Vietnam: Why Did We Go? – By Avro Manhattan
Chapter 11 Consolidation of Terrorism
Contents
Whereas a democracy is inspired by certain basic democratic principles, and a communist dictatorship is erected upon the tenants of Marxism, so Catholic totalitarianism, must be promoted by the doctrines enacted by the Catholic Church., Because of this, Diem became determined to create a model Catholic State in Southeast Asia. The tenets which inspired him most were embodied in the social teachings of three of Diem’s favorites, Pope Leo XIII, Pope Pius IX and Pope Pius XI.
Diem took the teaching of these popes literally. For instance, he firmly held, as Pope Pius IX declared in his Syllabus of Errors, “that it is an error to believe that: the church is not a true and perfect society.” For the Church to be perfect, the state must be integrated with her so that the two become as one, because quoting again Pius IX “it is an error to believe that: the Church ought to be separated from the State and State from the Church” a principle, which went totally against the Constitution of the U.S., his sponsor.

▶ **Extracted data**:
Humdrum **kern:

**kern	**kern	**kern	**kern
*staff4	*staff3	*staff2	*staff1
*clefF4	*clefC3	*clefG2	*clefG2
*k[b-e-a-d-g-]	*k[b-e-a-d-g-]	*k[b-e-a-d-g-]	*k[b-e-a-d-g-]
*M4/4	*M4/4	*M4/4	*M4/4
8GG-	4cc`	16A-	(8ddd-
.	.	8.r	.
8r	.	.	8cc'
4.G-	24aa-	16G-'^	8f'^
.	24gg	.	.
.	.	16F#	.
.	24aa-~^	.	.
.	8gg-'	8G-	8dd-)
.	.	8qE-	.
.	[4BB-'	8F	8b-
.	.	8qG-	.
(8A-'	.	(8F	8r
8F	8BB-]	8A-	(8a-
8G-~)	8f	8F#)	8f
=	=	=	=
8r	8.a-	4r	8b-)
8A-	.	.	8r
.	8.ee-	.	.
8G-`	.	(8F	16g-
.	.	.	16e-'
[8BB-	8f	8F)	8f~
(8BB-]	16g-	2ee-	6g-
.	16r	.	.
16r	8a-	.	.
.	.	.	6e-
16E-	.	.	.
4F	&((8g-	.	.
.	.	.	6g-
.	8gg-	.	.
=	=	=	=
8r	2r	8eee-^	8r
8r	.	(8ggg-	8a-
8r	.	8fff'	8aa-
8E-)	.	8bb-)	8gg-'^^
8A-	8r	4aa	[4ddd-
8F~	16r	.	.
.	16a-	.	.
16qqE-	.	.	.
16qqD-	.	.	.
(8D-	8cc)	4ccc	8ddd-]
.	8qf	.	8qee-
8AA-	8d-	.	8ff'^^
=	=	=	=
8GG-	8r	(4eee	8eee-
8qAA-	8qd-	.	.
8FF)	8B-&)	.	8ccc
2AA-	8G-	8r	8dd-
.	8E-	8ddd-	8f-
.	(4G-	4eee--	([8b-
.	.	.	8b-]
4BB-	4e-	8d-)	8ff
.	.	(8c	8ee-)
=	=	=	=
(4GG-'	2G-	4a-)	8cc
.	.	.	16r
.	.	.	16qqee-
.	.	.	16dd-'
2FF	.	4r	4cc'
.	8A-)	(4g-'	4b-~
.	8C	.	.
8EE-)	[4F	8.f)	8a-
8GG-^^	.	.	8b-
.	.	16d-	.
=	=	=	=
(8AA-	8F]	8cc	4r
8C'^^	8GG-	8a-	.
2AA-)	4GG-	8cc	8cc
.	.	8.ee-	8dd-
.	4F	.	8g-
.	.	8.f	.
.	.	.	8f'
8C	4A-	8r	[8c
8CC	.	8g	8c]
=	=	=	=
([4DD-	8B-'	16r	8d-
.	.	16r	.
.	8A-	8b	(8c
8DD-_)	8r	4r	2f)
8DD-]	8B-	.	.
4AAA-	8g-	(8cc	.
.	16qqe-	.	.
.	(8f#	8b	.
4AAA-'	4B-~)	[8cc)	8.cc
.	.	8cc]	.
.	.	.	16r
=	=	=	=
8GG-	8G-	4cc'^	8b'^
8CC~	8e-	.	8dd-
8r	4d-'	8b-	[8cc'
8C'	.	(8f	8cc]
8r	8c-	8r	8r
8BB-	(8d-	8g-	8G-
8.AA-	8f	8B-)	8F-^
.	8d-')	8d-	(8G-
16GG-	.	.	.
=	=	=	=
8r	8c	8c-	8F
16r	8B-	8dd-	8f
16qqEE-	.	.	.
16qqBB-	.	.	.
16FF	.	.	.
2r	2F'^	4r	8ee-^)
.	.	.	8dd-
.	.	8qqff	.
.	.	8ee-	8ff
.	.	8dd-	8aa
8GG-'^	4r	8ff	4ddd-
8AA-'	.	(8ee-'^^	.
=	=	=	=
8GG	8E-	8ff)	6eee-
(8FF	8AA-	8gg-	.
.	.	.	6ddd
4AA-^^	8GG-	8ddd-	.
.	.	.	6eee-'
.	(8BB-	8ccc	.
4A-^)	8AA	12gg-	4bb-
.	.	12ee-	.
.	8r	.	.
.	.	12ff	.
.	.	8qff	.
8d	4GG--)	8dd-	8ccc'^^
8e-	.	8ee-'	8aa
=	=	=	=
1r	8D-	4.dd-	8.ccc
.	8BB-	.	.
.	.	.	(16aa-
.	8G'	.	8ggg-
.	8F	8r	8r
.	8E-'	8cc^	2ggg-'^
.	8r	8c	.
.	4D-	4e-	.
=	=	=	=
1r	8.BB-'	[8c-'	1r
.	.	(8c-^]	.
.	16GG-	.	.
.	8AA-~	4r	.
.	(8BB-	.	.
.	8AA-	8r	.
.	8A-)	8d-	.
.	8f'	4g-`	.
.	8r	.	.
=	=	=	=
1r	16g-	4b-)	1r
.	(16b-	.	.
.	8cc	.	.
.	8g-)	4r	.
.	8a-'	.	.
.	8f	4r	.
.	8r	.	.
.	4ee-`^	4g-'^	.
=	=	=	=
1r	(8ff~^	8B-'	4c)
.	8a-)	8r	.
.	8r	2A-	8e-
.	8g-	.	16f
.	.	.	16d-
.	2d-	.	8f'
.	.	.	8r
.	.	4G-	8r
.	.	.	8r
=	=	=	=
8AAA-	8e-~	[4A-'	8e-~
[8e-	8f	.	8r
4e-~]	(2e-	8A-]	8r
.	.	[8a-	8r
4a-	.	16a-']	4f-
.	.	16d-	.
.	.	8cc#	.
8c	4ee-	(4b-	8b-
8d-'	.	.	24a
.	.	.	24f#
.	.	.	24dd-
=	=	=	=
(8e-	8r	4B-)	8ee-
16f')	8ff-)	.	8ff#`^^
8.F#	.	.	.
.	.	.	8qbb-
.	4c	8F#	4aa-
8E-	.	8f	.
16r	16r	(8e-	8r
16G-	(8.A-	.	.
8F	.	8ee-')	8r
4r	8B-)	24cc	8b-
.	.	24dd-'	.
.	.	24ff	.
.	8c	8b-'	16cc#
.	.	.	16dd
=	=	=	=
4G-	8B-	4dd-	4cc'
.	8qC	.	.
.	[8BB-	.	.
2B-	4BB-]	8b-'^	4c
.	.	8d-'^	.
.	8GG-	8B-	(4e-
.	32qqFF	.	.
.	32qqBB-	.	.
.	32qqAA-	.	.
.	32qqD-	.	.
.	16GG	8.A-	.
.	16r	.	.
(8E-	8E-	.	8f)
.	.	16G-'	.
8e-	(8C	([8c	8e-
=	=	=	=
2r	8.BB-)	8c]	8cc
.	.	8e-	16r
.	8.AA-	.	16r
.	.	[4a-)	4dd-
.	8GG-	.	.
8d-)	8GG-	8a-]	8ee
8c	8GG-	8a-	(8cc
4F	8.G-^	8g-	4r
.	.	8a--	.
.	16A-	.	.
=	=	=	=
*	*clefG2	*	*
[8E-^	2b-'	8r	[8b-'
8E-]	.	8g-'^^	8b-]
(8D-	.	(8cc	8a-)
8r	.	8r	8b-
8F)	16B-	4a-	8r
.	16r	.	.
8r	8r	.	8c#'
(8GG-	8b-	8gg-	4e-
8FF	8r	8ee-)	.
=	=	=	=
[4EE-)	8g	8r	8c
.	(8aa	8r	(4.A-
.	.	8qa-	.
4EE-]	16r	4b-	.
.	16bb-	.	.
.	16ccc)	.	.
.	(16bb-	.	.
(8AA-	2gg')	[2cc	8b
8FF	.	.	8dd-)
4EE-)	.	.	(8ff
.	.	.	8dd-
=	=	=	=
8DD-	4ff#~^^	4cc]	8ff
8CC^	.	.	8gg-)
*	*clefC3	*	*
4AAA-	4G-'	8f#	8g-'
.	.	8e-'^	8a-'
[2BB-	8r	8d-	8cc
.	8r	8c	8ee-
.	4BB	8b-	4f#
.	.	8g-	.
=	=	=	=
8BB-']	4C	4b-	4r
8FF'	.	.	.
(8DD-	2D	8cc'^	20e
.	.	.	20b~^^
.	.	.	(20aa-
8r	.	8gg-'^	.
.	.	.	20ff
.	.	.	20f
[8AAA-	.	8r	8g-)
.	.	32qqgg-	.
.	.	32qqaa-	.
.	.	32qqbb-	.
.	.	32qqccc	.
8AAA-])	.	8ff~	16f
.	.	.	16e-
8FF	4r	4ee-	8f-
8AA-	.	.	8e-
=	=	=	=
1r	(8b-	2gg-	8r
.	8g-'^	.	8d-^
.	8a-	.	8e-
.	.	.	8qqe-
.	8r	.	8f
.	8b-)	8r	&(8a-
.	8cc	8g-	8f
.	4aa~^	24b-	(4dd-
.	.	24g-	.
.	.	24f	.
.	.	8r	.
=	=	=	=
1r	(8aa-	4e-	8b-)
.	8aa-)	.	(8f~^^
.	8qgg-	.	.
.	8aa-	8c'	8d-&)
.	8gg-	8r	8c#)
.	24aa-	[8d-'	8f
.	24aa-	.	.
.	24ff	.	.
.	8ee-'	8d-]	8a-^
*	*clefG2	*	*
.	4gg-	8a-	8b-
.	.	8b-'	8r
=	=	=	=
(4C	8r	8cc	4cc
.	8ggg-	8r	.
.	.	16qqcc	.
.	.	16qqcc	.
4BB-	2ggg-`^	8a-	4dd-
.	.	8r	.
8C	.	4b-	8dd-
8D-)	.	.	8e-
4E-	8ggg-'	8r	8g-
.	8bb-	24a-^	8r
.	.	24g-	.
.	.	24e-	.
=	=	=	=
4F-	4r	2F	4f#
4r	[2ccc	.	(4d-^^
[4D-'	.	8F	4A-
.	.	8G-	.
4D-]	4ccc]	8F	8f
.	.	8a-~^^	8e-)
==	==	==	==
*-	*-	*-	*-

▶ **Tasks**:
(1) According to the Diem chapter, which three popes were Diem's favorites?
(2) Reproduce word for word the part of the Diem chapter from "Vietnam: Why Did" up to and including "Pope Pius XI.".

▶ **Answers to the tasks**:
(1) Pope Leo XIII, Pope Pius IX and Pope Pius XI.

(2)
Vietnam: Why Did We Go? – By Avro Manhattan
Chapter 11 Consolidation of Terrorism
Contents
Whereas a democracy is inspired by certain basic democratic principles, and a communist dictatorship is erected upon the tenants of Marxism, so Catholic totalitarianism, must be promoted by the doctrines enacted by the Catholic Church., Because of this, Diem became determined to create a model Catholic State in Southeast Asia. The tenets which inspired him most were embodied in the social teachings of three of Diem’s favorites, Pope Leo XIII, Pope Pius IX and Pope Pius XI.